Tevita Takayawa

Personal information
- Born: 18 May 1996 (age 30)
- Occupation: Judoka
- Father: Viliame Takayawa
- Relatives: Nacanieli Takayawa-Qerawaqa (brother)

Sport
- Country: Fiji
- Sport: Judo
- Weight class: ‍–‍100 kg

Achievements and titles
- Olympic Games: R32 (2020)
- World Champ.: R32 (2021)
- Oceania Champ.: (2018)

Medal record
Men's judo
Representing Fiji
Oceania Championships
| Gold medal – first place | 2018 Nouméa | ‍–‍100 kg |
| Bronze medal – third place | 2017 Nukuʻalofa | ‍–‍100 kg |
IJF Grand Prix
| Bronze medal – third place | 2022 Perth | ‍–‍100 kg |

Profile at external databases
- IJF: 12863
- JudoInside.com: 45443

= Tevita Takayawa =

Fijian judoka (born 1996)

Tevita Takayawa (born 18 May 1996) is a Fijian judoka.

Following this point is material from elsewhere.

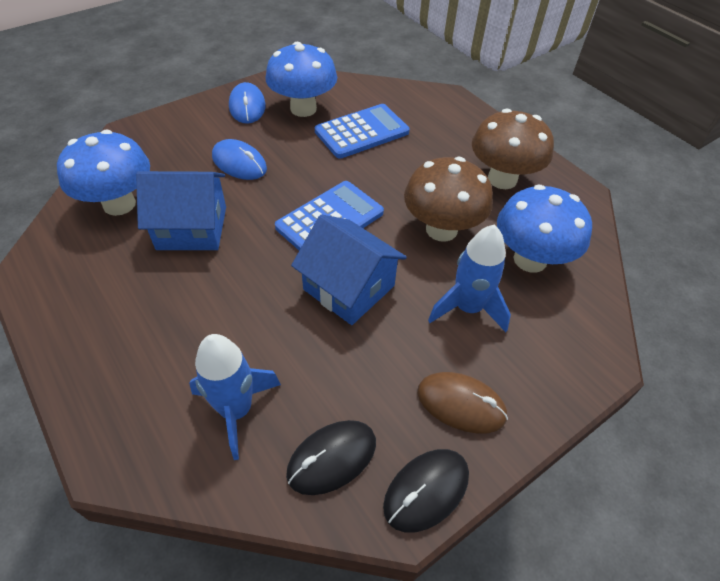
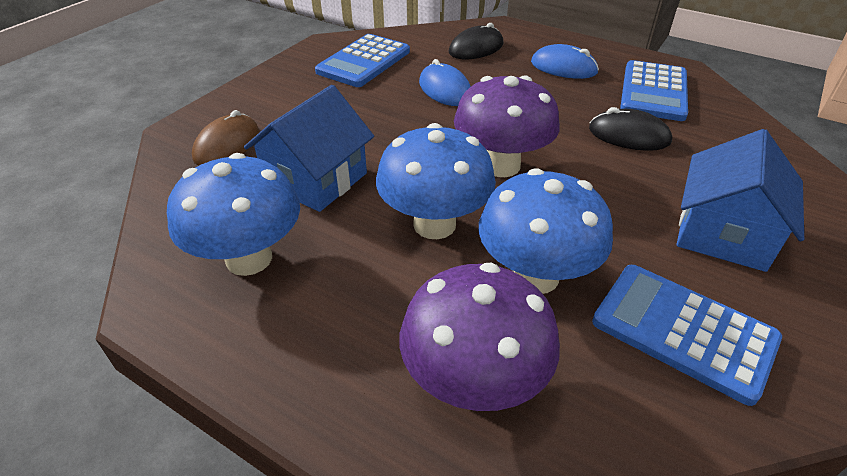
blue calculator: [275,181,384,250] [315,104,410,159] = 2 -> [315,34,410,87] [592,265,782,406] [620,60,688,121] = 3
blue rocket: [189,334,281,460] [428,224,511,332] = 2 -> none = 0
brown mushroom: [404,157,493,241] [472,109,554,189] = 2 -> none = 0
purple mushroom: none = 0 -> [399,263,560,411] [454,75,560,177] = 2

From a family with a strong tradition in judo, as Takayawa's father Viliame Takayawa represented Fiji at the Olympic Games in 1984 and 1988, and his older brother Nacanieli Takayawa-Qerawaqa also competed in judo at the Olympic Games in 1992, 1996 and 2000 and won a Commonwealth Games gold medal in 2002. His niece, and Nacianieli's daughter, Shanice Takawaya also competes in Judo. After being selected to compete at the 2020 Summer Games Tevita Takayawa was drawn against Aleksandar Kukolj in the opening round.